=== Aim of the task ===
Collect every line in the records below that contains the word "Between", and copy each one out in full.

=== Input material ===
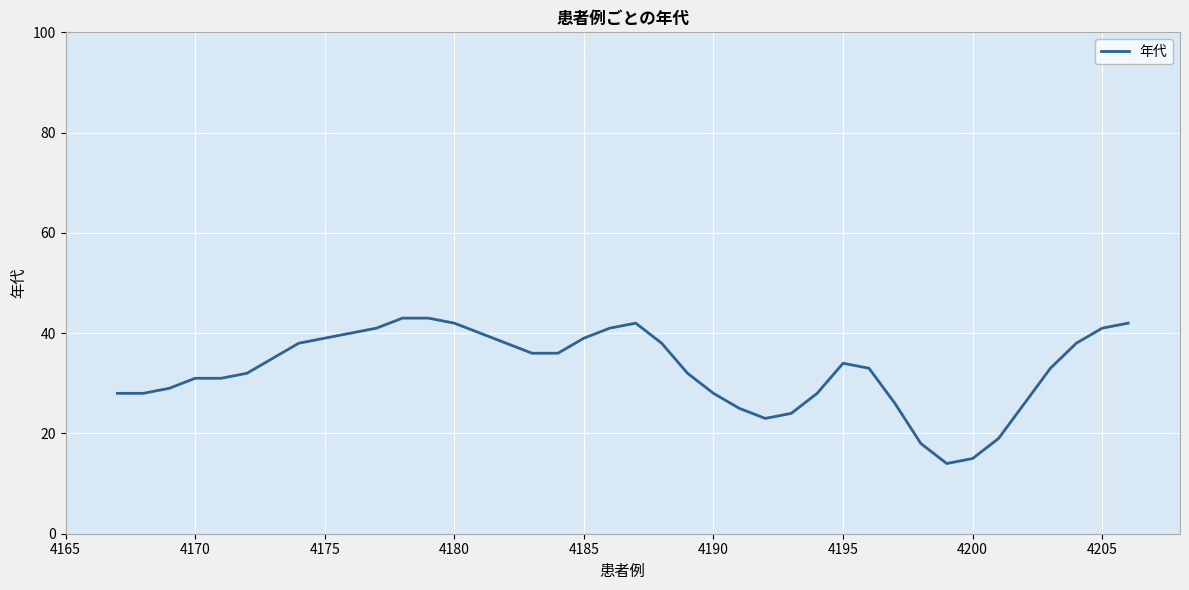

Reading left to right, transcribe all the data shown in this chart.

28	28	29	31	31	32	35	38	39	40	41	43	43	42	40	38	36	36	39	41	42	38	32	28	25	23	24	28	34	33	26	18	14	15	19	26	33	38	41	42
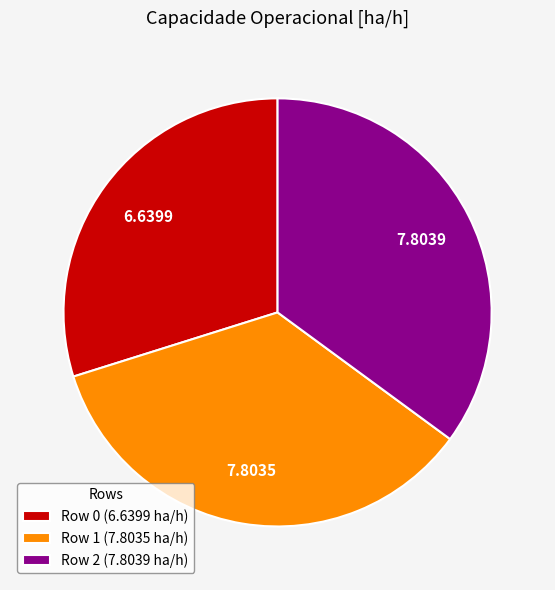

Between Row 2 (7.8039 ha/h) and Row 0 (6.6399 ha/h), which is larger?

Row 2 (7.8039 ha/h)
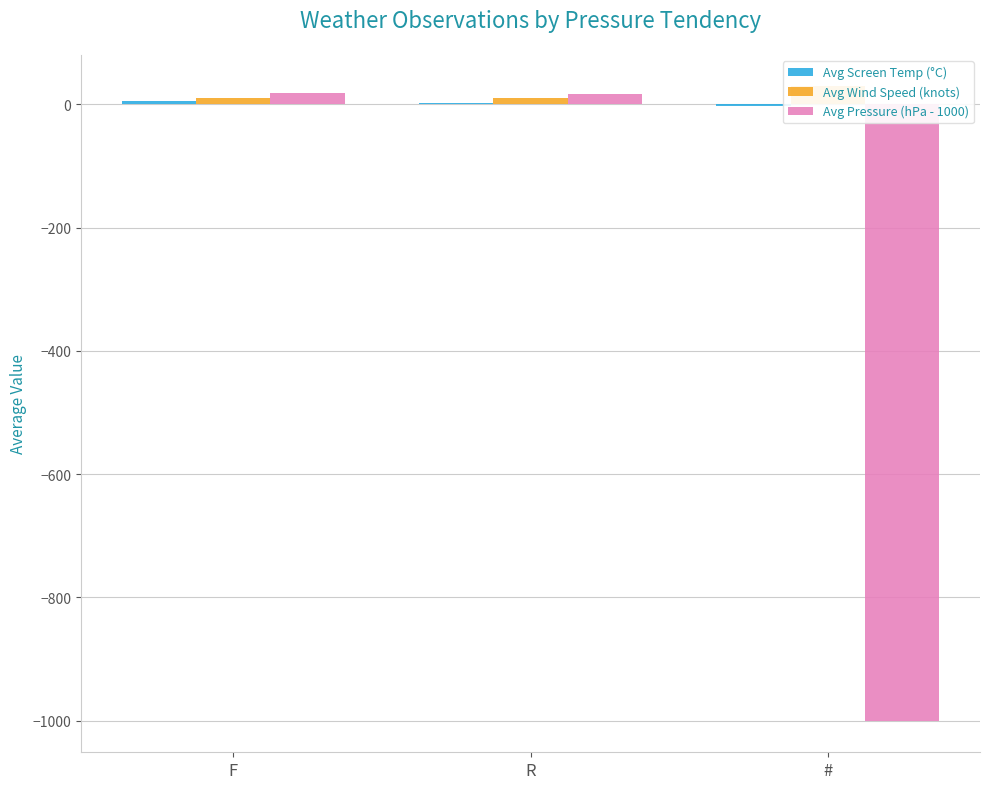

Between # and F, which is larger?

F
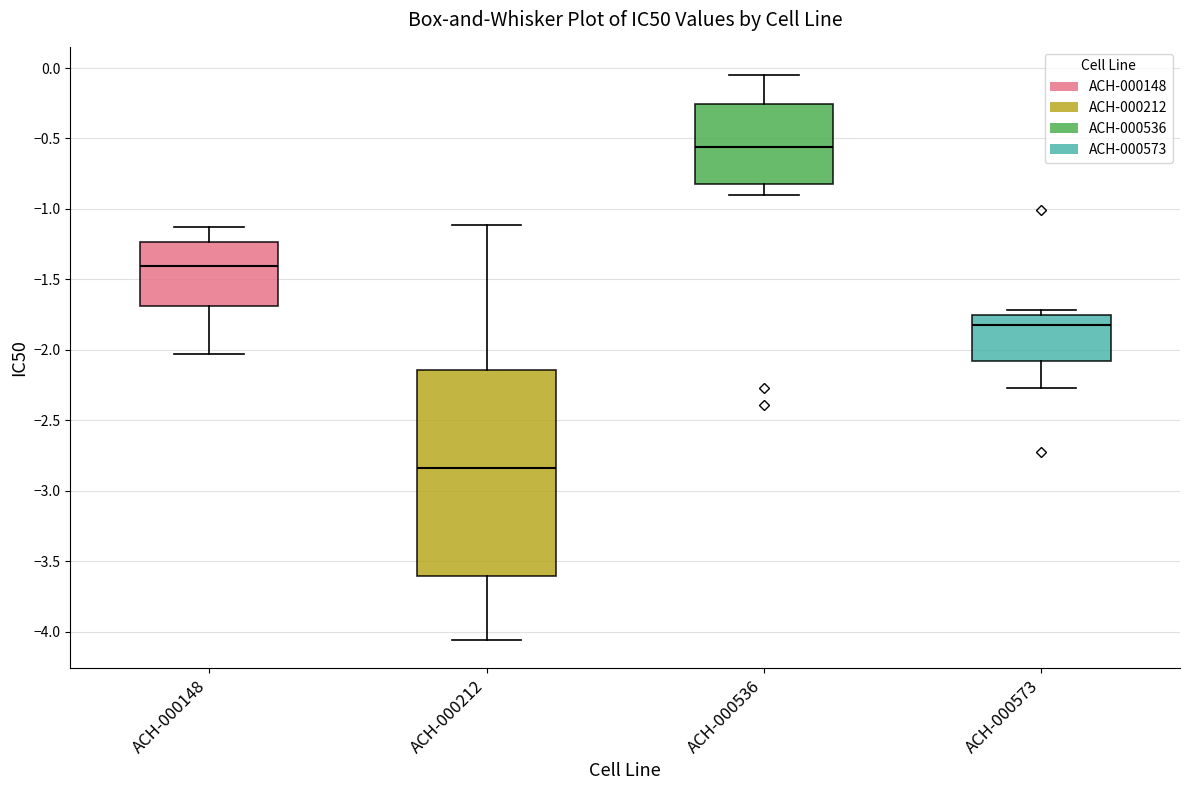

Comparing the boxes themselves (not the whiskers), which one is the tallest?

ACH-000212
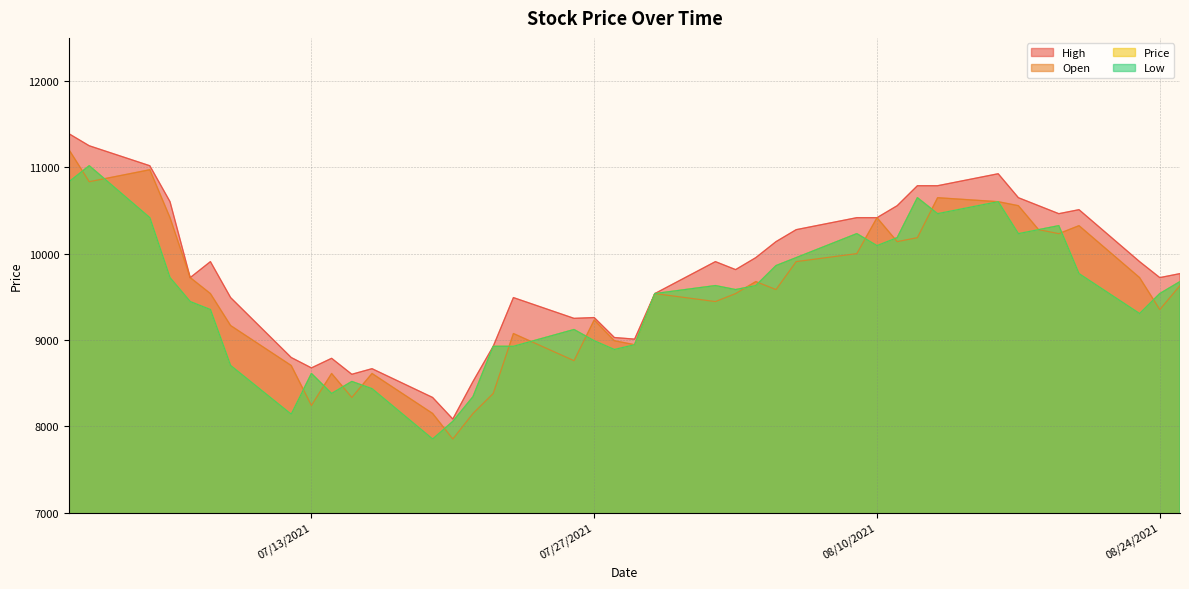

Which series has the widest spread of values?

Open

=== Output below ===
Between Row 2 (7.8039 ha/h) and Row 0 (6.6399 ha/h), which is larger?
Between # and F, which is larger?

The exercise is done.